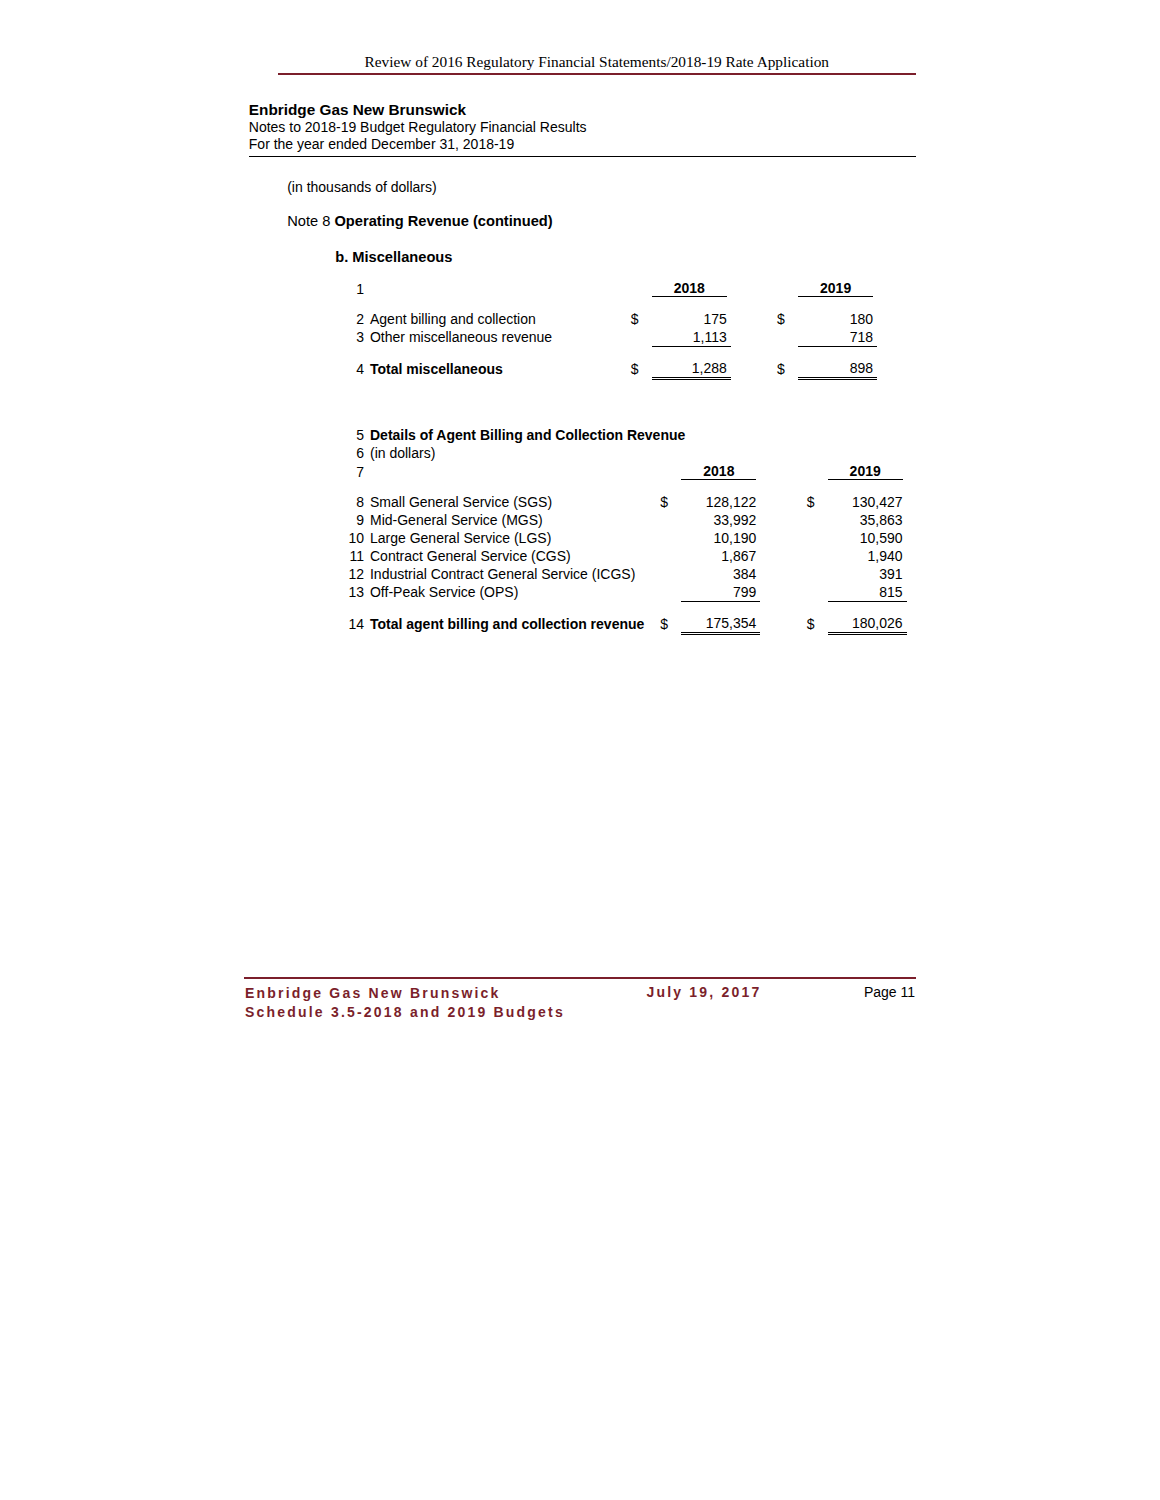Review of 2016 Regulatory Financial Statements/2018-19 Rate Application
Enbridge Gas New Brunswick
Notes to 2018-19 Budget Regulatory Financial Results
For the year ended December 31, 2018-19
(in thousands of dollars)
Note 8 Operating Revenue (continued)
b. Miscellaneous
| 1 | | | 2018 | | | 2019 |
| 2 | Agent billing and collection | $ | 175 | | $ | 180 |
| 3 | Other miscellaneous revenue | | 1,113 | | | 718 |
| 4 | Total miscellaneous | $ | 1,288 | | $ | 898 |
| 5 | Details of Agent Billing and Collection Revenue |
| 6 | (in dollars) |
| 7 | | | 2018 | | | 2019 |
| 8 | Small General Service (SGS) | $ | 128,122 | | $ | 130,427 |
| 9 | Mid-General Service (MGS) | | 33,992 | | | 35,863 |
| 10 | Large General Service (LGS) | | 10,190 | | | 10,590 |
| 11 | Contract General Service (CGS) | | 1,867 | | | 1,940 |
| 12 | Industrial Contract General Service (ICGS) | | 384 | | | 391 |
| 13 | Off-Peak Service (OPS) | | 799 | | | 815 |
| 14 | Total agent billing and collection revenue | $ | 175,354 | | $ | 180,026 |
| Enbridge Gas New Brunswick Schedule 3.5-2018 and 2019 Budgets | July 19, 2017 | Page 11 |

What you are asked to do: Would you copy, exactly, each line from the start of the listing above through the line with "7 | | | 2018", both ends included, but none of the pictures?

Solution for this task:
Review of 2016 Regulatory Financial Statements/2018-19 Rate Application
Enbridge Gas New Brunswick
Notes to 2018-19 Budget Regulatory Financial Results
For the year ended December 31, 2018-19
(in thousands of dollars)
Note 8 Operating Revenue (continued)
b. Miscellaneous
| 1 | | | 2018 | | | 2019 |
| 2 | Agent billing and collection | $ | 175 | | $ | 180 |
| 3 | Other miscellaneous revenue | | 1,113 | | | 718 |
| 4 | Total miscellaneous | $ | 1,288 | | $ | 898 |
| 5 | Details of Agent Billing and Collection Revenue |
| 6 | (in dollars) |
| 7 | | | 2018 | | | 2019 |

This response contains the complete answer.